Fed Governor Susan Bies and Regional Fed bank presidents Anthony Santomero of Philadelphia, Gary Stern of Minneapolis, Jeffrey Lacker of Richmond, Virginia, and Sandra Pianalto of Cleveland said in separate speeches on Tuesday rates need to increase as long as the US economy expands with steady employment gains.
"It is prudent to move the federal funds rate up to a position that gives me more confidence that monetary policy is no longer accommodative," Pianalto, 50, told the Association for Corporate Growth in Pittsburgh. "I would prefer this strategy to finding out the hard way" that inflation is on the rise.
The US central bank raised interest rates five times in as many meetings since June, lifting the benchmark overnight lending rate to 2.25 percent from 1 percent. The Fed has moved in quarter-point steps, in keeping with a phrase in policy statements to remove its low-rate policy at a "measured" pace.
"The challenge is for us to move from an expansionary policy to a more neutral policy in a manner that allows the economy to grow, but does not allow inflation to accelerate," Santomero said after a speech to the Greater Philadelphia Chamber of Commerce.
Santomero forecast economic growth of 3.5 percent to 4 percent this year, employment gains of 150,000 to 200,000 a month, and "relatively stable" prices.
The Fed's policy-making Open Market Committee next meets beginning next month. Bies, Stern and Santomero are voting members this year.
"The Federal Reserve can continue to remove its policy accommodation at a measured pace, consistent with its commitment to maintain price stability as a necessary condition for maximum sustainable economic growth," Bies, 57, said in a speech to financial executives in Baltimore, Fed officials indicated over the past few weeks they see little immediate inflation threat. Their preferred price measure, the personal consumption expenditures index, minus food and energy, rose 1.5 percent for the 12 months ending November.

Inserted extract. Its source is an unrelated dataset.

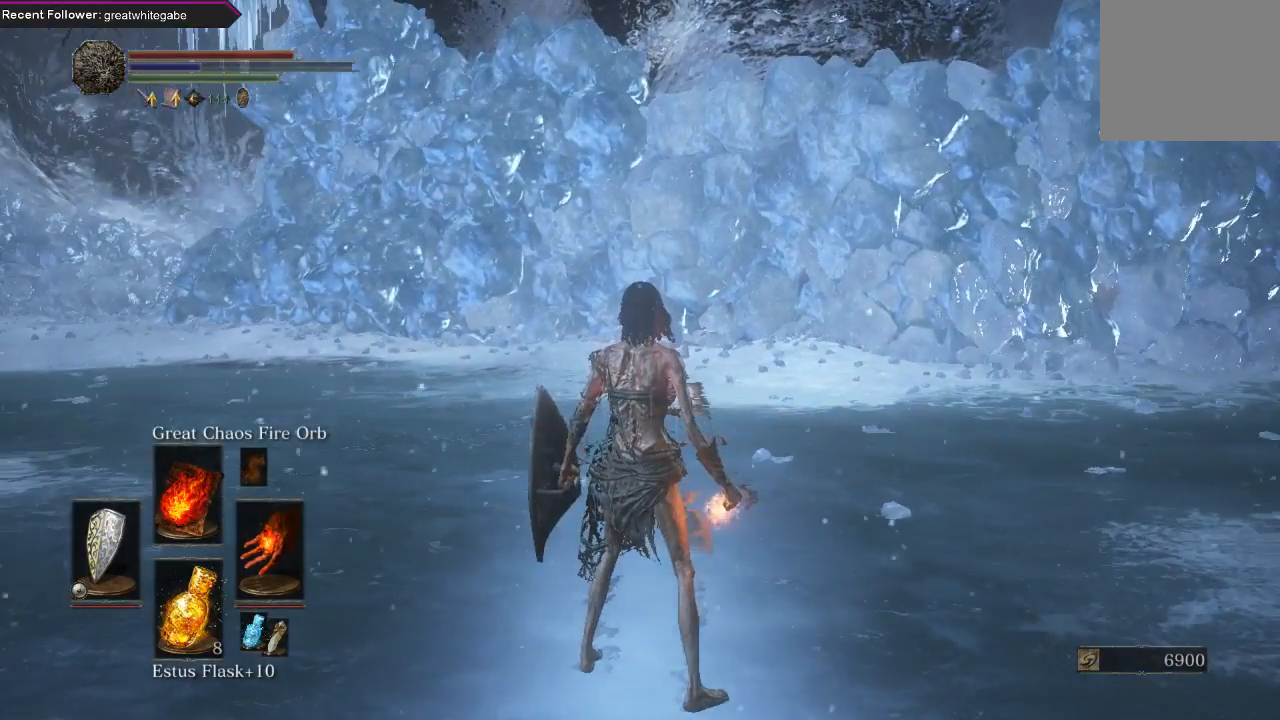
{"buttons": [], "left_stick": "center", "right_stick": "center", "events": [[33, "right_stick", "left"], [300, "right_stick", "center"]]}
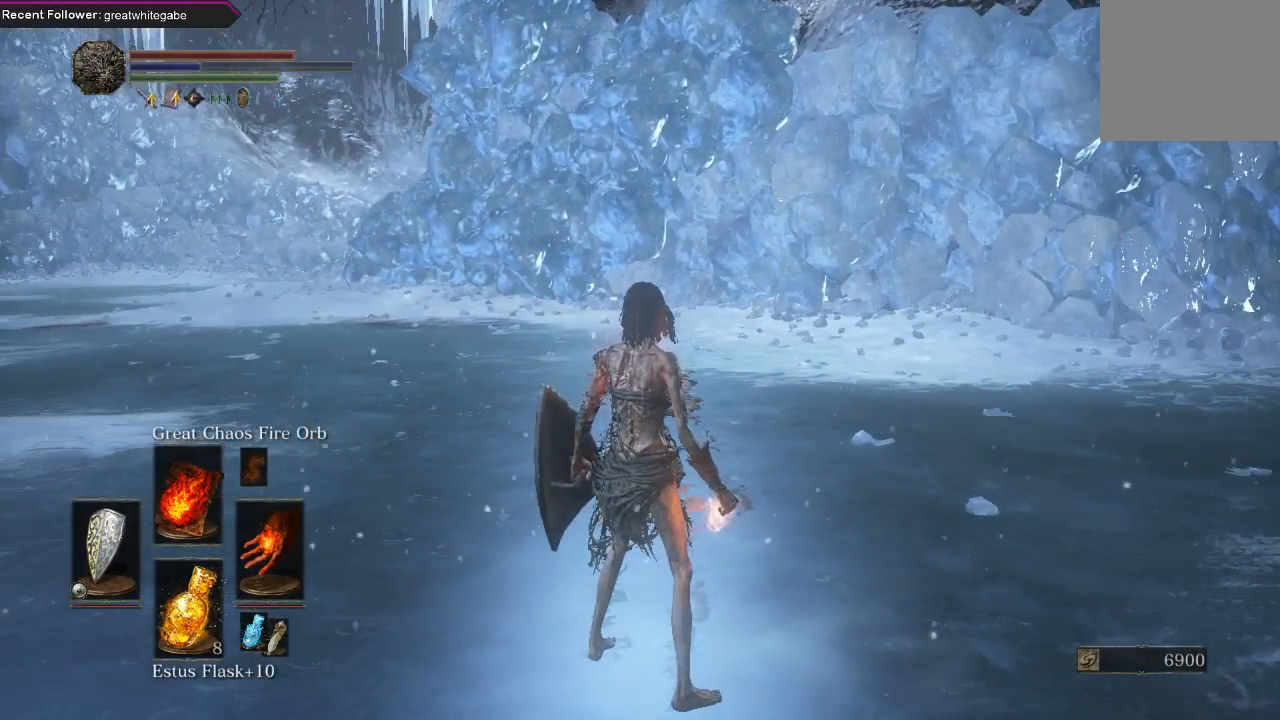
{"buttons": [], "left_stick": "center", "right_stick": "center", "events": [[100, "right_stick", "right"], [367, "right_stick", "center"]]}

Both Stern and Pianalto said that rate meets their definition of price stability.
"I don't think there is a piece of data or a set of data that says the dynamics have changed dramatically in the past few weeks," Santomero said in an interview.
Richmond Fed bank president Jeffrey Lacker, 49, told reporters after a North Carolina speech yesterday that "inflation expectations remain contained."
Still, Fed officials cite risks of rising prices, including the possibility that higher energy and commodity costs are passed through to finished goods, or that wages begin to rise as productivity rates decrease, forcing companies to hire more workers to meet existing demand.